• Required work:
Within the entries below, every line containing "START" is to be copied.

• Information supplied:
=== Begin Enclosure ===

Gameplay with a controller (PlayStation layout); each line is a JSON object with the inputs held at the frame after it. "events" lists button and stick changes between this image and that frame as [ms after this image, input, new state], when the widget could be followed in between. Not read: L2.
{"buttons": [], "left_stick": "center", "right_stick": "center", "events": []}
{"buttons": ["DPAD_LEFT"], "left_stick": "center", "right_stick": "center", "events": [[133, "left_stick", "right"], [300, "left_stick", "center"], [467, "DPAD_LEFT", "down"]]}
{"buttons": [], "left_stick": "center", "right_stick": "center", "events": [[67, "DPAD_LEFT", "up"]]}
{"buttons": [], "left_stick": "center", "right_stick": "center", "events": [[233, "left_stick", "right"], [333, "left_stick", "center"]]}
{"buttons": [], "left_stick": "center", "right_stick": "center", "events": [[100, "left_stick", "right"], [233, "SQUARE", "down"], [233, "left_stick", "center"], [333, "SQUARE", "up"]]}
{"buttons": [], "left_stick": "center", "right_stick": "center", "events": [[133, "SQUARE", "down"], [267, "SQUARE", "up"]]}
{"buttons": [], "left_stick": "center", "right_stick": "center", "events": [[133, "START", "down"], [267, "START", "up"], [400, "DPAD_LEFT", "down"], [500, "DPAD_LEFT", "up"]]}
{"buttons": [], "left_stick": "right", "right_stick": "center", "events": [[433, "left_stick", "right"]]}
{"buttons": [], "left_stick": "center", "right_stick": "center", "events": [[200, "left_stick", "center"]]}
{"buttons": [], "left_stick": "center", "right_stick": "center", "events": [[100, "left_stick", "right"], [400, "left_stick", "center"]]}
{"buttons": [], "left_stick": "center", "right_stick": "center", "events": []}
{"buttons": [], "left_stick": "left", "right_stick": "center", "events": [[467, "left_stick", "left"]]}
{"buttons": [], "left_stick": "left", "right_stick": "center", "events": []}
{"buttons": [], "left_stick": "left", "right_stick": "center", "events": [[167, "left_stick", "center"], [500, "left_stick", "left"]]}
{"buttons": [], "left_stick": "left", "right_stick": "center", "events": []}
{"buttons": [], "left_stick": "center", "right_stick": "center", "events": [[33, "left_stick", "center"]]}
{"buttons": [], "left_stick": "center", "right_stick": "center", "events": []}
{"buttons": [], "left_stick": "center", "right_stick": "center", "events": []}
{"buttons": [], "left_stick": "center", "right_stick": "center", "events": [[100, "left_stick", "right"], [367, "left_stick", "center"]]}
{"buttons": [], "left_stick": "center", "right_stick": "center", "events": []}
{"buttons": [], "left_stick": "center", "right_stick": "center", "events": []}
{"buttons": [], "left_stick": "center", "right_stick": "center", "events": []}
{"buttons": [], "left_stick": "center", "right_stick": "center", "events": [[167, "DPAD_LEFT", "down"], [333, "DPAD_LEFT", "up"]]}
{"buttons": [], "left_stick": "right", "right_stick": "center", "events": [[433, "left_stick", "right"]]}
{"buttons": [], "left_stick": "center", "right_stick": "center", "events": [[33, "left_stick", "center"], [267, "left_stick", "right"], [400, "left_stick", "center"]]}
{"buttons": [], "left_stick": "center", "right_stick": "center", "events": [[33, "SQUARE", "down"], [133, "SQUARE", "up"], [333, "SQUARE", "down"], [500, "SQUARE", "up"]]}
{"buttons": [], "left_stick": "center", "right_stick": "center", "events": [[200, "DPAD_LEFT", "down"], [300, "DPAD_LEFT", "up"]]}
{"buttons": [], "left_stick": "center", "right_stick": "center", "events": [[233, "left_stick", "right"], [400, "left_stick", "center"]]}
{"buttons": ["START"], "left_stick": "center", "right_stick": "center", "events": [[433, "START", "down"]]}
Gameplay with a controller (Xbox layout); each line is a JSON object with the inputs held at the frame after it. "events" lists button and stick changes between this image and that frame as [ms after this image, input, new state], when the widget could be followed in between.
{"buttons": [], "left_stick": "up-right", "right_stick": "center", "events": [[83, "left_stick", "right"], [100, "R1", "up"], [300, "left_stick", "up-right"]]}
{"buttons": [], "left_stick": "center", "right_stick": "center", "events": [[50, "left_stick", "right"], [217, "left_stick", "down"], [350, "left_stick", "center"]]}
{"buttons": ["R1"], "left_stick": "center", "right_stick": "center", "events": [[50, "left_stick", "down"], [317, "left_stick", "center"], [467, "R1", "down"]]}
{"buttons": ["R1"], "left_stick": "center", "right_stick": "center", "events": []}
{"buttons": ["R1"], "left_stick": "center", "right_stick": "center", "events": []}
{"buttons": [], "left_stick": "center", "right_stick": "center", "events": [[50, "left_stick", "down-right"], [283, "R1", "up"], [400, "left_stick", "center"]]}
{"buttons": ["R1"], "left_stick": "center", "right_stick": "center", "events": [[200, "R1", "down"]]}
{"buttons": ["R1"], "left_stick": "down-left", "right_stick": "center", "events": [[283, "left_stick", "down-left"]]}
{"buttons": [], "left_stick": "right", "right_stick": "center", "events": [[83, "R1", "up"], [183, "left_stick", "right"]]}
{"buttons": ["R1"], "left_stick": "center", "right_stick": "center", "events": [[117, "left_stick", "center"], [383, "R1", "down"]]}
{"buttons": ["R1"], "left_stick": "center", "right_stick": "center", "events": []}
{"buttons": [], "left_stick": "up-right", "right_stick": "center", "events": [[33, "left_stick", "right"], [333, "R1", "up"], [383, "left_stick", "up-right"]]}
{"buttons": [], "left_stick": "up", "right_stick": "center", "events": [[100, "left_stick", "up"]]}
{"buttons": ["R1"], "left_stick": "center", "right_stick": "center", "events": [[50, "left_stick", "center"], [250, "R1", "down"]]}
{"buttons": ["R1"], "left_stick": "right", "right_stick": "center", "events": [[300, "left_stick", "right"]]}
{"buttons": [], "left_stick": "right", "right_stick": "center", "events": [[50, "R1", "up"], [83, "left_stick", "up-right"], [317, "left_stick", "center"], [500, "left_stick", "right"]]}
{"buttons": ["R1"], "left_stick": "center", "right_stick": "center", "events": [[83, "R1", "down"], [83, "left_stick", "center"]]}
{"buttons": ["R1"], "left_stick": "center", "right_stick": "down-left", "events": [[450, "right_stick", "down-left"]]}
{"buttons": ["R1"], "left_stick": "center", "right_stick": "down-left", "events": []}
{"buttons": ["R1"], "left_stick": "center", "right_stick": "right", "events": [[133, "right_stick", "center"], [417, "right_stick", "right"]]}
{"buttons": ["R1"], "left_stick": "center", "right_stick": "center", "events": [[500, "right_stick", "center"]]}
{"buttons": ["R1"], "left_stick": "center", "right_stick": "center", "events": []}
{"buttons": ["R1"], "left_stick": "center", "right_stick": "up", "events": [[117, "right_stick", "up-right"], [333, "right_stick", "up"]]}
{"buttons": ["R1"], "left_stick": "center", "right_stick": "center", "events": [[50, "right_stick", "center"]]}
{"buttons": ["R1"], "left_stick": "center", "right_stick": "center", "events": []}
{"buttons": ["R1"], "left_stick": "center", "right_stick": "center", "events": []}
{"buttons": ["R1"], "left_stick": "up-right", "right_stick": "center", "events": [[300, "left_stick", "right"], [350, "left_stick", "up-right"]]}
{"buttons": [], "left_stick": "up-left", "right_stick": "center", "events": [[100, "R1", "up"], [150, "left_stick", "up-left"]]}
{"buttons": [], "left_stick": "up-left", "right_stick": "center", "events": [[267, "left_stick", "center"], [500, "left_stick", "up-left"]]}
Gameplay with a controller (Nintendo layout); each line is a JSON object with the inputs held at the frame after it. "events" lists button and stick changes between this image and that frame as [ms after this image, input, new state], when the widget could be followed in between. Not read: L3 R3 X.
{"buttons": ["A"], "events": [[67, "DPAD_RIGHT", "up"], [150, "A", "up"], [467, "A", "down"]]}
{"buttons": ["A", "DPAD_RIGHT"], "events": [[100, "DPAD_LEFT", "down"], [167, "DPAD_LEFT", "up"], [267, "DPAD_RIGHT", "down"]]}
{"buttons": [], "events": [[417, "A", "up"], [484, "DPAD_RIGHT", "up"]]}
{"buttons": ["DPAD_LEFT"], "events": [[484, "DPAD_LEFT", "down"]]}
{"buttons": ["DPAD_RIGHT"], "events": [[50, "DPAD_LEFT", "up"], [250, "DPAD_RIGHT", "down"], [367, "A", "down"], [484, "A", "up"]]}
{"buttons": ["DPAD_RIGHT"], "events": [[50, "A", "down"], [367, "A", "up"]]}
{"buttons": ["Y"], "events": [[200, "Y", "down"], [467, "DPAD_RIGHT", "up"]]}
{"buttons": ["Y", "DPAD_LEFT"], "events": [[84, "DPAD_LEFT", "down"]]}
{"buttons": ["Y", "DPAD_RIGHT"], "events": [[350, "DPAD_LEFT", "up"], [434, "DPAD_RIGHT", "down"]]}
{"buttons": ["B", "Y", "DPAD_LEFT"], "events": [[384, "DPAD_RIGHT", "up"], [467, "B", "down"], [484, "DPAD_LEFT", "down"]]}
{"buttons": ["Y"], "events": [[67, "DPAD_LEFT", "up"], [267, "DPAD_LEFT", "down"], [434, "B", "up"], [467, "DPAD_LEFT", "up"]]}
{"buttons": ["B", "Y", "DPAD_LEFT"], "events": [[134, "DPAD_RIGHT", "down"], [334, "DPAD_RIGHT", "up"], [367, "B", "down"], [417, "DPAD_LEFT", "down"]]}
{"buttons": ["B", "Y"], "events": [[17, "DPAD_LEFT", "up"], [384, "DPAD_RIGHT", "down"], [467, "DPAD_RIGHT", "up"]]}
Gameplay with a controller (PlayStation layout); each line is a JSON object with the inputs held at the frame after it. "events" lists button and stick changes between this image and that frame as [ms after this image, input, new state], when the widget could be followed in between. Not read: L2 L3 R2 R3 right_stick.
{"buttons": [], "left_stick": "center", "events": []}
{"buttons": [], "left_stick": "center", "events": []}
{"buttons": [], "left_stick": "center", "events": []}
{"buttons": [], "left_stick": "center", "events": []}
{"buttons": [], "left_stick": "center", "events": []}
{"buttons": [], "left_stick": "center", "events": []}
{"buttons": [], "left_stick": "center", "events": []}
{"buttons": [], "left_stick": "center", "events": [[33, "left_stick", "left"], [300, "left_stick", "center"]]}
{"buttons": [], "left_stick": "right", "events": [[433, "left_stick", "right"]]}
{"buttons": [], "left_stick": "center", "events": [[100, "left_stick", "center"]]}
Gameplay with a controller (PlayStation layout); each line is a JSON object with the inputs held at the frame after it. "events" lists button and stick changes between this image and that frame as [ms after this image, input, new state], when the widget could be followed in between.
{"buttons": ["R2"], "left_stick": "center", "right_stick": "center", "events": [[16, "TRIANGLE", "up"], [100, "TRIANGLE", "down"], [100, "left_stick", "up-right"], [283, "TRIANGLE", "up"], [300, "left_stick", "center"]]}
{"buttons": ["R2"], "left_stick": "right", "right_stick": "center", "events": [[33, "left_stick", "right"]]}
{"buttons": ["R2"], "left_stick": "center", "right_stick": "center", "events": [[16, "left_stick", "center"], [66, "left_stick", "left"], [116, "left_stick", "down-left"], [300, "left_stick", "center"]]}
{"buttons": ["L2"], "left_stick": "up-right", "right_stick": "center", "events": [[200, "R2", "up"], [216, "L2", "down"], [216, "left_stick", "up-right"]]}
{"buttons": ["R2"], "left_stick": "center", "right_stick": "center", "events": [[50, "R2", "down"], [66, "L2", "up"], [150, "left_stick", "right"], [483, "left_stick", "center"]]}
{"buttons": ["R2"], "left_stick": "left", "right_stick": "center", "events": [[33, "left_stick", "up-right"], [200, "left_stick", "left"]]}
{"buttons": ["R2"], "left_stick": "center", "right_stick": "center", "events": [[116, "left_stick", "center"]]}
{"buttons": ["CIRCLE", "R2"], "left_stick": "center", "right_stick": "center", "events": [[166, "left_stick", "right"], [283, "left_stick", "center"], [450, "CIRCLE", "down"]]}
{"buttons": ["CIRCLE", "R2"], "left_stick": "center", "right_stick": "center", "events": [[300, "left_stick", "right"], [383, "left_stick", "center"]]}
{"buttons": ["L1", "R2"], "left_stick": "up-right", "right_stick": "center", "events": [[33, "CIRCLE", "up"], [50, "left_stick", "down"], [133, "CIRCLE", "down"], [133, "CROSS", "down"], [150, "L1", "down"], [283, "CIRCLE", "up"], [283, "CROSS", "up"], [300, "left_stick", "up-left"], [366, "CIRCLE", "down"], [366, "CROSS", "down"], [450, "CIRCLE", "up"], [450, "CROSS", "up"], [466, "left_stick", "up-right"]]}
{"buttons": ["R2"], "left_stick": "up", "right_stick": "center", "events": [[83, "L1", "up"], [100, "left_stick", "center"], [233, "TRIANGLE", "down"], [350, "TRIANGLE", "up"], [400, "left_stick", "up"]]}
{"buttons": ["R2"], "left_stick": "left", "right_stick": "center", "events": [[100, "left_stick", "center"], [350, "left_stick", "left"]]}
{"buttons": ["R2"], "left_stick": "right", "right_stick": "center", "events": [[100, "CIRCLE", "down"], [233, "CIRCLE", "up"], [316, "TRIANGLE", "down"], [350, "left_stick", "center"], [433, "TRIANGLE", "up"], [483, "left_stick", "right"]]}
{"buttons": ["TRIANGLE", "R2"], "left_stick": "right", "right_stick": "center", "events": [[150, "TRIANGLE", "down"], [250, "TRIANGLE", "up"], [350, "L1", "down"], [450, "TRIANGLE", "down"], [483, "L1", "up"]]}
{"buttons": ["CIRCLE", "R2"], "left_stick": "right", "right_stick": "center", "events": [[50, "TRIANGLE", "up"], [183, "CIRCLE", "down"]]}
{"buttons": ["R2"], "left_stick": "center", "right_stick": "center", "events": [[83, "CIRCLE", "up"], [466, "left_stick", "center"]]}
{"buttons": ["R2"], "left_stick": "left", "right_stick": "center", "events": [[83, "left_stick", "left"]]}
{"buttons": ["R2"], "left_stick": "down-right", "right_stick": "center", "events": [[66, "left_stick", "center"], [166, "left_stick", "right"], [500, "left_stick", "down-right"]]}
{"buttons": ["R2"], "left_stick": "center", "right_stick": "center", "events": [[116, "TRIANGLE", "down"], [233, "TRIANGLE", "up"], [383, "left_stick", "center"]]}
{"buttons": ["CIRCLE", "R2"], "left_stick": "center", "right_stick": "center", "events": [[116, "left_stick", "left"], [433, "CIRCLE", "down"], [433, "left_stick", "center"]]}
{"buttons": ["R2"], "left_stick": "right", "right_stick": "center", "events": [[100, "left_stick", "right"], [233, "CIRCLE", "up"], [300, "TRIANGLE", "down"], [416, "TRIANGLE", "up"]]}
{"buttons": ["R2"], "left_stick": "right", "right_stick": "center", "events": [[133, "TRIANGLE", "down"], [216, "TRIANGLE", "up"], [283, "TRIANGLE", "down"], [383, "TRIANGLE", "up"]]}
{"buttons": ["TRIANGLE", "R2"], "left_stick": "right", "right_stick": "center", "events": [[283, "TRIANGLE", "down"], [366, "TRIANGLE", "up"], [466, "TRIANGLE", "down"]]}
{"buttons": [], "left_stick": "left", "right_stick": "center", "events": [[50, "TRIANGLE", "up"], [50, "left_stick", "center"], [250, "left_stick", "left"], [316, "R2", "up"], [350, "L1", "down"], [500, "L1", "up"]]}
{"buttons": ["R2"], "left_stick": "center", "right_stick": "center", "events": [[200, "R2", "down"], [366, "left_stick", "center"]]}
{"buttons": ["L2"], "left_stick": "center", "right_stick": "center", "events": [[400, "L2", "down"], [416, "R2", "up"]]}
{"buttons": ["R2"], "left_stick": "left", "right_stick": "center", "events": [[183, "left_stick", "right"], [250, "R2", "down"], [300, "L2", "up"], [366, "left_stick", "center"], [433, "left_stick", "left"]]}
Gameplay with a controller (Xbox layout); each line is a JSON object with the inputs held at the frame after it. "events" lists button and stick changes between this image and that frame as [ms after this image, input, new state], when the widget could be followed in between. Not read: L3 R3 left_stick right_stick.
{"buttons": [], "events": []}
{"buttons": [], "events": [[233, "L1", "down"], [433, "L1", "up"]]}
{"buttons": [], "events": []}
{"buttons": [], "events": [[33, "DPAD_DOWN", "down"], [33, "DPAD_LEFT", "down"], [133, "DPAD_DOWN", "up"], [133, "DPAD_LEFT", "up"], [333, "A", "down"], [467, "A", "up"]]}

=== End Enclosure ===

• Expected answer:
{"buttons": [], "left_stick": "center", "right_stick": "center", "events": [[133, "START", "down"], [267, "START", "up"], [400, "DPAD_LEFT", "down"], [500, "DPAD_LEFT", "up"]]}
{"buttons": ["START"], "left_stick": "center", "right_stick": "center", "events": [[433, "START", "down"]]}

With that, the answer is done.